— TASK INSTRUCTIONS —
From the records below, take each line where the string "wire" shows up and copy it.

Electronic design automation data
++++

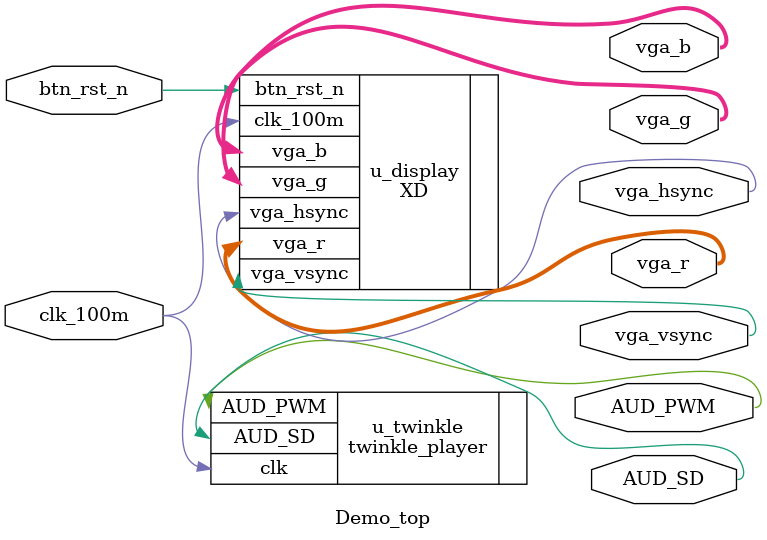
<source format=v>
`timescale 1ns / 1ps


`default_nettype none
`timescale 1ns / 1ps

module Demo_top (
    input  wire clk_100m,       // 主时钟
    input  wire btn_rst_n,      // 按钮复位（低有效）
    output wire [3:0] vga_r,    // VGA 红色通道
    output wire [3:0] vga_g,    // VGA 绿色通道
    output wire [3:0] vga_b,    // VGA 蓝色通道
    output wire       vga_hsync,
    output wire       vga_vsync,
    output wire       AUD_PWM, // 音频 PWM 输出
    output wire       AUD_SD   // 音频 SD 输出
);

    // ===== 实例化 VGA 模块（XD） =====
    XD u_display (
        .clk_100m(clk_100m),
        .btn_rst_n(btn_rst_n),
        .vga_hsync(vga_hsync),
        .vga_vsync(vga_vsync),
        .vga_r(vga_r),
        .vga_g(vga_g),
        .vga_b(vga_b)
    );

    // ===== 实例化音频模块 =====
    twinkle_player u_twinkle (
        .clk(clk_100m), // 用相同的 100MHz 时钟
        .AUD_PWM(AUD_PWM),
        .AUD_SD(AUD_SD)
    );

endmodule

</source>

++++

— ANSWER SPACE —
    input  wire clk_100m,       // 主时钟
    input  wire btn_rst_n,      // 按钮复位（低有效）
    output wire [3:0] vga_r,    // VGA 红色通道
    output wire [3:0] vga_g,    // VGA 绿色通道
    output wire [3:0] vga_b,    // VGA 蓝色通道
    output wire       vga_hsync,
    output wire       vga_vsync,
    output wire       AUD_PWM, // 音频 PWM 输出
    output wire       AUD_SD   // 音频 SD 输出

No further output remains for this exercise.